The technical nature of this vulnerability stems from inadequate input validation and output escaping mechanisms within the plugin's codebase. When administrators or users with contributor-level privileges or higher utilize the woolentorsearch shortcode with maliciously crafted attributes, the plugin fails to properly escape or sanitize the input before rendering it in the web page output. This creates a classic stored cross-site scripting scenario where malicious code becomes permanently embedded within the plugin's functionality and executes each time affected pages are accessed by any user. The vulnerability operates at the intersection of weak input sanitization and insufficient output escaping, both of which are fundamental security practices that should be implemented in all web applications processing user input.
From an operational perspective, this vulnerability presents a significant risk to WordPress installations as it requires only contributor-level access to exploit, making it particularly dangerous in environments where multiple users have elevated privileges. The stored nature of the XSS attack means that once the malicious payload is injected, it will execute automatically for any user who accesses the compromised pages, regardless of their privilege level or authentication status. This creates a persistent threat vector that can be leveraged to perform various malicious activities including session hijacking, credential theft, redirection to malicious sites, or data exfiltration from authenticated users. The impact extends beyond individual user sessions to potentially compromise entire WordPress installations and the underlying web servers.

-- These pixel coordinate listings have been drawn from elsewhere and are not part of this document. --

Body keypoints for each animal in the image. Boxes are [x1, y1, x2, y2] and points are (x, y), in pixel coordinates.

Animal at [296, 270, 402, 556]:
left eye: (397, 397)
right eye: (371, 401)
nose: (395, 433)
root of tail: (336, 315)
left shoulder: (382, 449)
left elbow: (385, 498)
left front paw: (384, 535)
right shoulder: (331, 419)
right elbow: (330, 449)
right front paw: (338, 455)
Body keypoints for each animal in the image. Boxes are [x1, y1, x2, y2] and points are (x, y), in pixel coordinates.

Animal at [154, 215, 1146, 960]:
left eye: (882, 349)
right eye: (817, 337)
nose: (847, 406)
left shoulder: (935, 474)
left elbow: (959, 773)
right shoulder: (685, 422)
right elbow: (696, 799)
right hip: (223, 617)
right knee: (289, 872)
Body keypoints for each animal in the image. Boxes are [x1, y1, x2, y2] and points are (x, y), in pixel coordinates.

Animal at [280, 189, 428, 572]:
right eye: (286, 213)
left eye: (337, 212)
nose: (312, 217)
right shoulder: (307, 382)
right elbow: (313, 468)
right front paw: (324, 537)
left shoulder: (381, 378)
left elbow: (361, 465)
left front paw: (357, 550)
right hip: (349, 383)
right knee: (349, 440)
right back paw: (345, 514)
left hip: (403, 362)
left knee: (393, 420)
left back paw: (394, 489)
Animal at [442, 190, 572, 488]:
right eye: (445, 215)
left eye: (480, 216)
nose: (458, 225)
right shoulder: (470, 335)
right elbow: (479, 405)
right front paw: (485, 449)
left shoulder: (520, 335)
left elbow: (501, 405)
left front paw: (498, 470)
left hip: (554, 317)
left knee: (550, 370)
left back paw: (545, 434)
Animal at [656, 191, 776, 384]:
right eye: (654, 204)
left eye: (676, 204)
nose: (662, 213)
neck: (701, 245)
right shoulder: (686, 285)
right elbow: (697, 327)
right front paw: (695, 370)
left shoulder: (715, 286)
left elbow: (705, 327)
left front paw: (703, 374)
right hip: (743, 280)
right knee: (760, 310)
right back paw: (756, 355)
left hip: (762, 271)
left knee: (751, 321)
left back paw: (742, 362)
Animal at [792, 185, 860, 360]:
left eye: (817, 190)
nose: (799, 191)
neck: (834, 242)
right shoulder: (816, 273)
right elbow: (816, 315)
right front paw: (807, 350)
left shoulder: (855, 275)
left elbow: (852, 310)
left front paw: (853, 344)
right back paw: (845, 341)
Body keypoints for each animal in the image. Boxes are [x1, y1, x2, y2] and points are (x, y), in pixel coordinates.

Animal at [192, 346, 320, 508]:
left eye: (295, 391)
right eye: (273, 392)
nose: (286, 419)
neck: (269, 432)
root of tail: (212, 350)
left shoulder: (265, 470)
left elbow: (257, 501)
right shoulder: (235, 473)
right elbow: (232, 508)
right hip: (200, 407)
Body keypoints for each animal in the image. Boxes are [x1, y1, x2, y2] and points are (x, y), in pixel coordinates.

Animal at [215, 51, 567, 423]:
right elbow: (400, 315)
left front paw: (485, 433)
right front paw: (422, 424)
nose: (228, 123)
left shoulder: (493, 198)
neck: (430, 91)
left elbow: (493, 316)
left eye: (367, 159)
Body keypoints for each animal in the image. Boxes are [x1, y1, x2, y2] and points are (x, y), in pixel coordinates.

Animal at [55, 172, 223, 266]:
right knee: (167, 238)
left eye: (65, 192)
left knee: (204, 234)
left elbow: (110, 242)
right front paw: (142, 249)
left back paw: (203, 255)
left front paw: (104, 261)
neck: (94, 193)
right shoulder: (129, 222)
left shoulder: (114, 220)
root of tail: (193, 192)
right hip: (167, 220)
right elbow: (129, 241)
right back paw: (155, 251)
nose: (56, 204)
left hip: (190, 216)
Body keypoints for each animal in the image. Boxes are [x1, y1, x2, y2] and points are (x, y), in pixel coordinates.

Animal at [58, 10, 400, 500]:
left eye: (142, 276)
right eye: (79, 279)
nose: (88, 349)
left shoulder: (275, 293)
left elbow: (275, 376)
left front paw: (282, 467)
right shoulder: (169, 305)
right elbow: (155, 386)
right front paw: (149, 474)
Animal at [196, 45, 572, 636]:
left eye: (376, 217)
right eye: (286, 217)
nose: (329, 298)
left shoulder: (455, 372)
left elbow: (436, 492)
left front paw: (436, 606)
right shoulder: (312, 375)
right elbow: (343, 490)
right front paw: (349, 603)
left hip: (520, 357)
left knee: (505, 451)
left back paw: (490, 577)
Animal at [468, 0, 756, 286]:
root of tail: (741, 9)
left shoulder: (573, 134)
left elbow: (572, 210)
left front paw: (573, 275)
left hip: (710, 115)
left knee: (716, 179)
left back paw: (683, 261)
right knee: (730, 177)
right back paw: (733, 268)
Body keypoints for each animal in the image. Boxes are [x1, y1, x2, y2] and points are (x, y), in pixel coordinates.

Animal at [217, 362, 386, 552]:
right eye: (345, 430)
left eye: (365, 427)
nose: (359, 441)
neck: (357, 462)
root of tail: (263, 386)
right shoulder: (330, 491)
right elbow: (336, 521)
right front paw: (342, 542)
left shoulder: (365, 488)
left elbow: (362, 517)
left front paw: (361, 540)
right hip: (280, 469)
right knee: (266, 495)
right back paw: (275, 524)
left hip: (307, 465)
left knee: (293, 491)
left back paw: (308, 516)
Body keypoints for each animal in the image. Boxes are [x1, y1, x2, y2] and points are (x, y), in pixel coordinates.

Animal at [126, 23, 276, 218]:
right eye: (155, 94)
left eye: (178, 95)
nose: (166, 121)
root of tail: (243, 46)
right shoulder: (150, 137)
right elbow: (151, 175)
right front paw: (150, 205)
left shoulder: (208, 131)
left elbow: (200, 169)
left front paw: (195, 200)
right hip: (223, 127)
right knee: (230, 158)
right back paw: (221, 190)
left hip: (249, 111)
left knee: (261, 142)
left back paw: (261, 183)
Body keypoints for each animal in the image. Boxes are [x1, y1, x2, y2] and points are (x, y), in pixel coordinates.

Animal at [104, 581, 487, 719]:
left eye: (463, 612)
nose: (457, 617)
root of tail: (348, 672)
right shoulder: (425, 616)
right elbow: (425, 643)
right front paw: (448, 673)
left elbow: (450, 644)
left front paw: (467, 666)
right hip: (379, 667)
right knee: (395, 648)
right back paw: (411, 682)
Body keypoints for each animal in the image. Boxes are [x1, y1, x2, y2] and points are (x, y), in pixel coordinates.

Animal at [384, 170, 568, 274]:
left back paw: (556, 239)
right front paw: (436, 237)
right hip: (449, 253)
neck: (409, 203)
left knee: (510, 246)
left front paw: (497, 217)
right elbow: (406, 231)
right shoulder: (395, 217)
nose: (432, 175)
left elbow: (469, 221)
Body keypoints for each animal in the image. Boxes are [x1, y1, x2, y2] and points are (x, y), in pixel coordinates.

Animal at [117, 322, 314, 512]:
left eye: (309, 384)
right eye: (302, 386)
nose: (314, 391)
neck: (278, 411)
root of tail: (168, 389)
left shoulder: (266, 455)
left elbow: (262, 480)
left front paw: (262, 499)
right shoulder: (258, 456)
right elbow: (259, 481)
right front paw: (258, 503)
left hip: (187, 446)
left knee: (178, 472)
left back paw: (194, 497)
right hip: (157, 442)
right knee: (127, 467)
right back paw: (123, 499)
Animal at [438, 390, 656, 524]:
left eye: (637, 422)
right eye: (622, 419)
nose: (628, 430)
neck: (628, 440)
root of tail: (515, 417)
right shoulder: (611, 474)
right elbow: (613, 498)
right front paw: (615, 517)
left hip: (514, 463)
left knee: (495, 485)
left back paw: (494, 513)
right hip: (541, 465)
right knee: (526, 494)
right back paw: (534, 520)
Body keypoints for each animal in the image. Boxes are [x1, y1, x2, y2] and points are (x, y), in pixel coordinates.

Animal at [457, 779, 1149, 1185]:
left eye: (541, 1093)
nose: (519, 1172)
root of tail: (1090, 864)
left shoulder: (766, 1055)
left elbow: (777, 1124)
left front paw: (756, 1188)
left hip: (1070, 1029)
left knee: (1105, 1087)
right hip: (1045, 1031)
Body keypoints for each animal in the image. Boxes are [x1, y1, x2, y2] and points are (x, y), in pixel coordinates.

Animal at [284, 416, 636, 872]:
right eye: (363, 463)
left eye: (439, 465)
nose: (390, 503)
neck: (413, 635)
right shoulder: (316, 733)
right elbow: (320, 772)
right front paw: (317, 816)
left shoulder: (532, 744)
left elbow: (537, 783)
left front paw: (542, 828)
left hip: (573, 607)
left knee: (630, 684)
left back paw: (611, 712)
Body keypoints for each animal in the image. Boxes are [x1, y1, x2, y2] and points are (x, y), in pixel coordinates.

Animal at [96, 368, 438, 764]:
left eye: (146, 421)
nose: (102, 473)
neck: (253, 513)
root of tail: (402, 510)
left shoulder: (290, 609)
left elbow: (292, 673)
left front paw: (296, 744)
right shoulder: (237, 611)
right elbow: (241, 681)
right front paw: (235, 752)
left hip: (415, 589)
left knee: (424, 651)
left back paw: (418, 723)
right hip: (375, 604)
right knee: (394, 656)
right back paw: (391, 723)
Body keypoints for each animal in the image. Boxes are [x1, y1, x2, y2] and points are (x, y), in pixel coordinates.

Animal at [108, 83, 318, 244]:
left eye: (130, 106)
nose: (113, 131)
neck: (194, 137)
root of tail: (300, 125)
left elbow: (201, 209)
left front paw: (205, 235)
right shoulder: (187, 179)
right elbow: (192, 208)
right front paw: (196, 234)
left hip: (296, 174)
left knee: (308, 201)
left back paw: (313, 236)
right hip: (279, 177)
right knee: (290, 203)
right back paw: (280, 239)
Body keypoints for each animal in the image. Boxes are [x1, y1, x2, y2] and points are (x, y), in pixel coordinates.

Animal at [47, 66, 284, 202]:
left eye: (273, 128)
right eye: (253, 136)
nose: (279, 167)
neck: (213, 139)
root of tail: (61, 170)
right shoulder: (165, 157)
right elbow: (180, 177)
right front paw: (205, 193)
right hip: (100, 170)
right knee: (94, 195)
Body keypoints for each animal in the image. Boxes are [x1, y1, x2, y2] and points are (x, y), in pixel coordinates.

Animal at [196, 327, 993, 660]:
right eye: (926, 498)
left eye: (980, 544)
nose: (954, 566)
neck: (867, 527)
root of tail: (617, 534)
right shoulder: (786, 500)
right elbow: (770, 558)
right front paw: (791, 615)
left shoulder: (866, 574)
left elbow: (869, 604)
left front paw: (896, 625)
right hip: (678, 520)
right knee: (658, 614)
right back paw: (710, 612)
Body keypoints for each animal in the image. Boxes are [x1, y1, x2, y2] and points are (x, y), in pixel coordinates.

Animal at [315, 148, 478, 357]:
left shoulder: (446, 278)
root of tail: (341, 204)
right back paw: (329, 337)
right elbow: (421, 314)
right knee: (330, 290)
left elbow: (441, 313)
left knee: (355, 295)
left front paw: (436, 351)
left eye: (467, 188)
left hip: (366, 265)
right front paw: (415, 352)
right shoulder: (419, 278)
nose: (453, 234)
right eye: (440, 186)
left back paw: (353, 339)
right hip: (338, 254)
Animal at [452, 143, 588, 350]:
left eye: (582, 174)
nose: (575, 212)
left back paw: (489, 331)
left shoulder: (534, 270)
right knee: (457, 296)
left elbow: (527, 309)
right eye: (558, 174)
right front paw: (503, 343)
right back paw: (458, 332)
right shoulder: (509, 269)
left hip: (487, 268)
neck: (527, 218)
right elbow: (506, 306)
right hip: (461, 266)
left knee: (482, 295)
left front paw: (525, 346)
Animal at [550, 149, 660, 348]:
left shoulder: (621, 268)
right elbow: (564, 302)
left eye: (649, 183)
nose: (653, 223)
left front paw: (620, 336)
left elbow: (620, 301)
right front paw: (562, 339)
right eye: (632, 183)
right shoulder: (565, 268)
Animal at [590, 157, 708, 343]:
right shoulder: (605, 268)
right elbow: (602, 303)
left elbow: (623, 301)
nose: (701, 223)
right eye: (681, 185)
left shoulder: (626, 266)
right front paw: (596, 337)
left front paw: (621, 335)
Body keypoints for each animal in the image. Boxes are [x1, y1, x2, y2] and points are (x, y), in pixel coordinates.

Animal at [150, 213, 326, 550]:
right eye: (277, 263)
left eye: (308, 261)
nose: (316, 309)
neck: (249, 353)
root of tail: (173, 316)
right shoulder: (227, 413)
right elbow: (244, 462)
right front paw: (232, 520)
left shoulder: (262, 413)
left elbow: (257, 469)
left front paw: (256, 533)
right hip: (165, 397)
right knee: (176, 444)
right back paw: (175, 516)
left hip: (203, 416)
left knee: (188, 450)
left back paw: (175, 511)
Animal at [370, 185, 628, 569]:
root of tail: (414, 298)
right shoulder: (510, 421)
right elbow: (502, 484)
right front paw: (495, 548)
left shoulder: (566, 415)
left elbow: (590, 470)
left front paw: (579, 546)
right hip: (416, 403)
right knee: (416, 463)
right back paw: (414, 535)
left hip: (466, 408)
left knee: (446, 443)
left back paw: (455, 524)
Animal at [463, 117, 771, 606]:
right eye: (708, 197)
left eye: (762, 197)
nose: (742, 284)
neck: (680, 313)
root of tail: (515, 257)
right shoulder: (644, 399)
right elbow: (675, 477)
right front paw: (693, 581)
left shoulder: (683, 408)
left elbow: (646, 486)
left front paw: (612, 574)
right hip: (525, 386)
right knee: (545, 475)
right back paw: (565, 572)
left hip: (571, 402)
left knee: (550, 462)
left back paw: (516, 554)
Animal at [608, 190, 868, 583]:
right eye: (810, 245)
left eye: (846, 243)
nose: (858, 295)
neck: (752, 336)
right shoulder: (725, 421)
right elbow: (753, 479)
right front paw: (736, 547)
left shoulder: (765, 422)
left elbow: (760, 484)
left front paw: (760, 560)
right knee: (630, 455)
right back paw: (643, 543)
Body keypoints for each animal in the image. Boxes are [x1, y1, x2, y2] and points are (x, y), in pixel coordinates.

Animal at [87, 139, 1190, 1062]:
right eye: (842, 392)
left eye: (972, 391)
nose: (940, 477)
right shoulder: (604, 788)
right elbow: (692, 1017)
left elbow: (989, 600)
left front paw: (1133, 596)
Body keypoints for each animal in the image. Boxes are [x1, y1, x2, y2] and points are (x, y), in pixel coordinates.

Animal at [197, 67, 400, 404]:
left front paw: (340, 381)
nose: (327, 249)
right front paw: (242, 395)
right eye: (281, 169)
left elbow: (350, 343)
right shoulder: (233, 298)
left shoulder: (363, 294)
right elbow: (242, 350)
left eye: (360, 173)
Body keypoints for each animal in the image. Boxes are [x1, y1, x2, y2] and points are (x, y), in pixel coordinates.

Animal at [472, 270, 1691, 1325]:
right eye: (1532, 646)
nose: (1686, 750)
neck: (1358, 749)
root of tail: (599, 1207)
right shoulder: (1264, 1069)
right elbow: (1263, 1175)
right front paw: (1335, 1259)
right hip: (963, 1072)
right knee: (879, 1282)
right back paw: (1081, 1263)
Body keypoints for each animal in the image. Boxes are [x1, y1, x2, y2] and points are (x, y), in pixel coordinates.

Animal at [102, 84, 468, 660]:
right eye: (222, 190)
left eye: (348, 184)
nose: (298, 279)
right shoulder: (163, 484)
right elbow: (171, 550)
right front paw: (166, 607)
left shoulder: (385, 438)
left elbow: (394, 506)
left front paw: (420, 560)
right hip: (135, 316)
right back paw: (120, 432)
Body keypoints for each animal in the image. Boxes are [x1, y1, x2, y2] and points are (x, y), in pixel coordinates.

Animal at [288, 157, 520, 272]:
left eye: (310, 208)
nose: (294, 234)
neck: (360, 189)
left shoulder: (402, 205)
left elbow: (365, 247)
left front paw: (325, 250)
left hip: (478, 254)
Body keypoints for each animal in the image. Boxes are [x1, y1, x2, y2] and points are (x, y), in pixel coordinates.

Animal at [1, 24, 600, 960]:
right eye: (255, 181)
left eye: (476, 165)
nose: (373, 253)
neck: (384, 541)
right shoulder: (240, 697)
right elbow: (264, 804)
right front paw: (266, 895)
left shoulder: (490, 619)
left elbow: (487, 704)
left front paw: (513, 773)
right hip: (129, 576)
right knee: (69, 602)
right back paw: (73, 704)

Organizations and WordPress administrators should prioritize immediate remediation of this vulnerability by upgrading to a patched version of the ShopLentor plugin, as recommended by the plugin developers and security vendors. The mitigation strategy should include comprehensive monitoring of plugin usage patterns and user activity logs to detect any unauthorized modifications or suspicious shortcode usage. Additionally, implementing proper access controls and privilege management can help limit the potential impact of such vulnerabilities by reducing the number of users with contributor-level access or higher. Security professionals should also consider deploying web application firewalls and content security policies as additional defensive measures to detect and prevent exploitation attempts. This vulnerability aligns with CWE-79 which specifically addresses cross-site scripting flaws, and may be mapped to ATT&CK technique T1566 for social engineering through malicious content injection, emphasizing the need for layered security approaches to protect WordPress environments.